■ **Task details**:
Pick out every line in the entries that contains the word "Lula", and copy each of those lines.

■ **Raw data**:

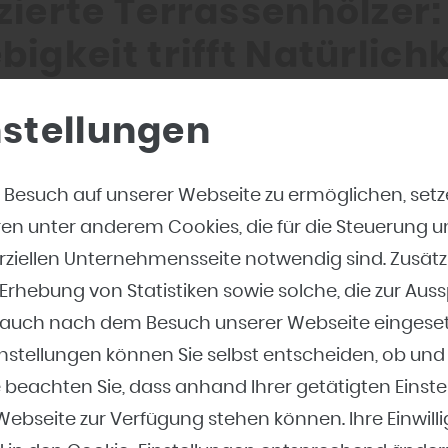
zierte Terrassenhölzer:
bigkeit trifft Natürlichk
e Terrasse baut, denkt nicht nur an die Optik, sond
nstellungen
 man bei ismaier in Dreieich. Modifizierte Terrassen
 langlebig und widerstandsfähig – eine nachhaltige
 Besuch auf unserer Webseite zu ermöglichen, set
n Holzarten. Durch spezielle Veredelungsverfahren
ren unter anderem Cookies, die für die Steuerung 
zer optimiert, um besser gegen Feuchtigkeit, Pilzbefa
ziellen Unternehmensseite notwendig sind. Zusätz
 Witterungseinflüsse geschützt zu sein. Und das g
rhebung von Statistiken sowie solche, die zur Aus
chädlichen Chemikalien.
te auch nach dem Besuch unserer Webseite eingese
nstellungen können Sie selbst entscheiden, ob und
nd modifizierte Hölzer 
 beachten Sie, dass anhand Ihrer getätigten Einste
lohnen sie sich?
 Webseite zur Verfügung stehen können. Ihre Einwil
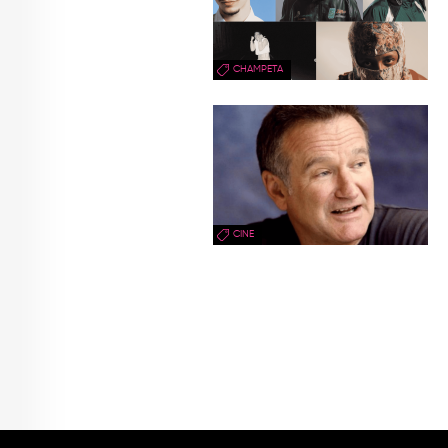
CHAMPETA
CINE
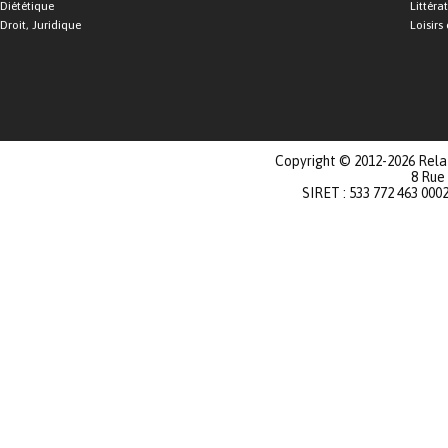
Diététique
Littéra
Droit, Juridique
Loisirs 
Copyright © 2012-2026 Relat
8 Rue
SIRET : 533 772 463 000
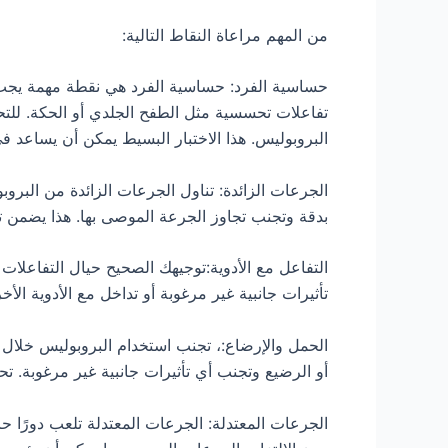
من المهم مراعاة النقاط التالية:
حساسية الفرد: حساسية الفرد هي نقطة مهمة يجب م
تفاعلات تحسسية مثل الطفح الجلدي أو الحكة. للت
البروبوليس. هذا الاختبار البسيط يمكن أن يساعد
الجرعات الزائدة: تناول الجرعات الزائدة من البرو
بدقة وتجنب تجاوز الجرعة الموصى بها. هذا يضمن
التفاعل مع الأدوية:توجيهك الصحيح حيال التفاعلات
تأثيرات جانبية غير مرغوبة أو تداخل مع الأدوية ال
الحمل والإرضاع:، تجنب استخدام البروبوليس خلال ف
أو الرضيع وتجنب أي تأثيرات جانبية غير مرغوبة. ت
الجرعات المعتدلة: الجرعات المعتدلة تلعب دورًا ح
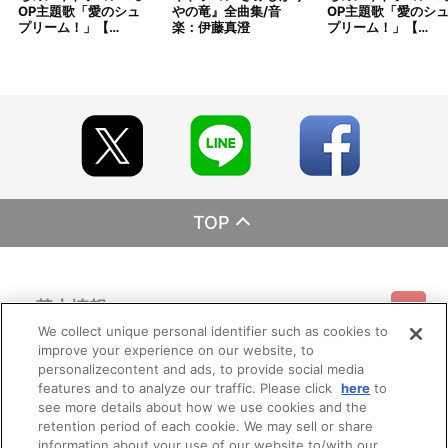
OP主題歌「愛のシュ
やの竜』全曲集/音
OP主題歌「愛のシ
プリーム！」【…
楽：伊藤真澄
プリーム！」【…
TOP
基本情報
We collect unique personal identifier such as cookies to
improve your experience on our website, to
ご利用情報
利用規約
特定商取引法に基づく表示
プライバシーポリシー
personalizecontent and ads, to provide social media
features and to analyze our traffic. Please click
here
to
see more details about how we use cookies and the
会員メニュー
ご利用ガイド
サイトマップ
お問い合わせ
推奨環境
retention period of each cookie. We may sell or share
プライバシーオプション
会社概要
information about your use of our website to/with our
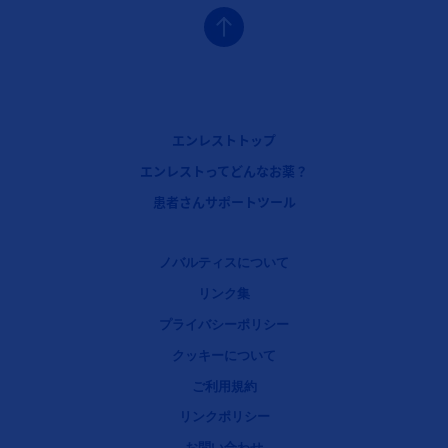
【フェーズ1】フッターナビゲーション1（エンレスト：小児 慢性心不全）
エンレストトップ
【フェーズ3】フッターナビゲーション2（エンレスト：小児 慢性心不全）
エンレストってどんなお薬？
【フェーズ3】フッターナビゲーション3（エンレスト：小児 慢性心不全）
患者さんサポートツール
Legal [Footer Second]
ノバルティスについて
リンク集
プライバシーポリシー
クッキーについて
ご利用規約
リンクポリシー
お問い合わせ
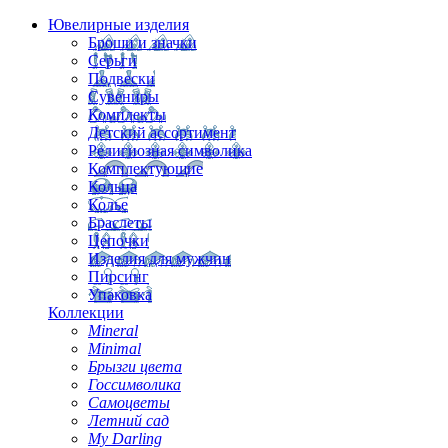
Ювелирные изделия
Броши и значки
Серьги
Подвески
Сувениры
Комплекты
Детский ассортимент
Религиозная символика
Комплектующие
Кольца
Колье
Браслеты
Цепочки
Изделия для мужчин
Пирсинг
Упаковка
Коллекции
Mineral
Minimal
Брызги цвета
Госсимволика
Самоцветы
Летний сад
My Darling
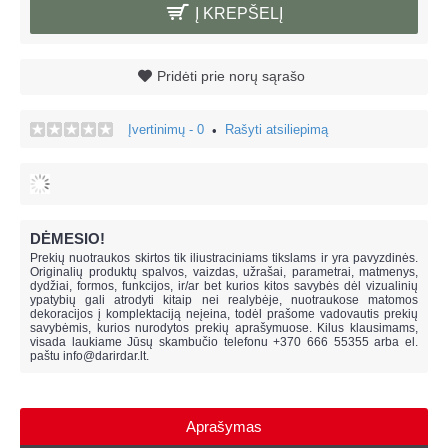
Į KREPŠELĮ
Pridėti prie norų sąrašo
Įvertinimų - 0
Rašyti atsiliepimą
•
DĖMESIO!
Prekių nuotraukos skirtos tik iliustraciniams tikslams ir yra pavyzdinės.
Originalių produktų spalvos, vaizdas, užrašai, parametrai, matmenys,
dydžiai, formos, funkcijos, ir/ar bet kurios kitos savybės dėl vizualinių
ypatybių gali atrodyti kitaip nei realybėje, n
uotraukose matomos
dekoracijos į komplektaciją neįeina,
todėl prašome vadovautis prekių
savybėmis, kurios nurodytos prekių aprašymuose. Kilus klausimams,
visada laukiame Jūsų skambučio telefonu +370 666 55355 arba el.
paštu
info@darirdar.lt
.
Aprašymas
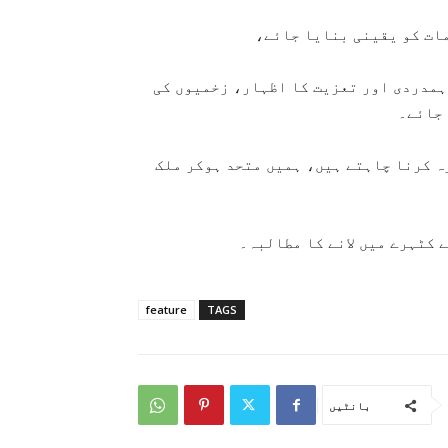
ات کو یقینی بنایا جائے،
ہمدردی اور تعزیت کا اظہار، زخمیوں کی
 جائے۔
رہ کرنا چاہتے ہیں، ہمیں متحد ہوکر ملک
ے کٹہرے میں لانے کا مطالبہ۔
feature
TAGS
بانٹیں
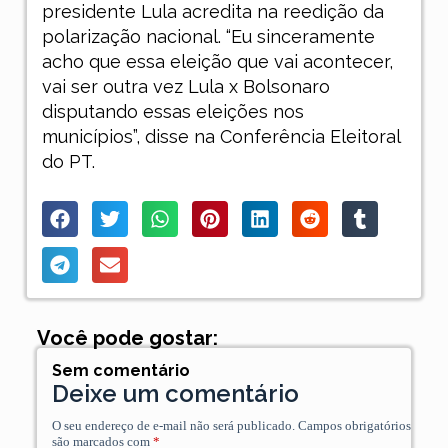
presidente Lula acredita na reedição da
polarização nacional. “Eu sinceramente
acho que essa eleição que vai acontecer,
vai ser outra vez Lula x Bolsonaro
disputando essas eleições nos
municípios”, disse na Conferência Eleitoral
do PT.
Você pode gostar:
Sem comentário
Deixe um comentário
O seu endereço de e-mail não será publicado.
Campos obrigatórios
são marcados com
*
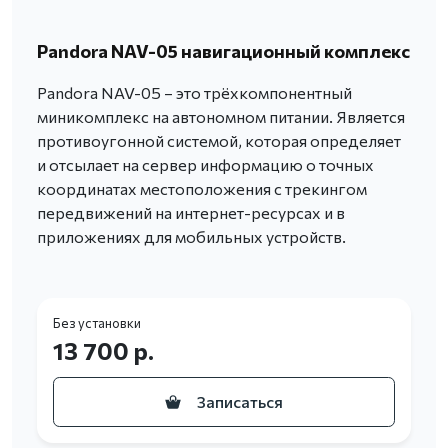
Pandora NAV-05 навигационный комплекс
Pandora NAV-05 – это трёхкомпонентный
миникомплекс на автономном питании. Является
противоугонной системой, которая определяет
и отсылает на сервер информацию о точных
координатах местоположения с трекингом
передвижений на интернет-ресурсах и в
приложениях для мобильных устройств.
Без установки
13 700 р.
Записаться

■ **Reply to the task**:
presidente Lula acredita na reedição da
vai ser outra vez Lula x Bolsonaro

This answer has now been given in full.